My one quibble with the book as a whole is Koepp’s decision to basically anthropomorphize Cordyceps novus. Throughout he alludes to the fungus being a “good learner” and “enjoying the taste of human” and “knowing just who to call” regarding its symbiote. Folks, bacteria, viruses, fungi, etc. don’t possess higher brain function. Cordyceps is a remarkably nasty bugger and it does some weird shit, that’s definitely true, but it doesn’t do it because it’s thinking or applying learned knowledge and experience. I know that makes these things much less sexy to write about, because straight mutation and evolution aren’t nearly as exciting as a recognizable motivating impetus, but this got a little too goofy even for me. I think he kind of tips back a few times to say, oh obviously it wasn’t really thinking, but by that point you’ve done everything but make the thing emit a villainous cackle after it after it finds pure water, so it’s really too little too late. I know most readers and moviegoers are aware that these things don’t have brains, just like they’re aware that weather isn’t actually chasing them personally, but it’s still irritating and lazy and that alone keeps me from classifying this as sci-fi (the numerous plot holes keep it from being hard sci-fi, but those don’t make it unenjoyable).

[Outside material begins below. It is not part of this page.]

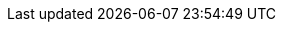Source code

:++++
<img src="http://vg03.met.vgwort.de/na/f907c66558b2478e99fb6afbdb4fc3e2" width="1" height="1" alt="" />
++++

For someone like me who enjoys disease books more than a normal person should but has a hard time getting into fiction, this was a good jumping off point. It was a fast read with decent characters and it wasn’t boring. It had a good blech factor. I’ve read some reviews that say it was written for 12 year olds and it just was too stupid, but I didn’t find that to be the case. It’s not the deepest book on the planet by any means, and it has quite a few plot holes, but for a fast read you could do worse. This is sort of like a book version of Pacific Rim: It’s kind of dumb but it’s good-natured as all hell and it moves so fast that you don’t notice a lot of the really silly stuff until it’s already zoomed past you. In fact, if he weren’t too old, Charlie Hunnam would be a pretty good Teacake.
And if you’re interested in the real Cordyceps, here‘s a pretty cool article I found related to The Last of Us on whether it could actually infect humans (short answer: not really).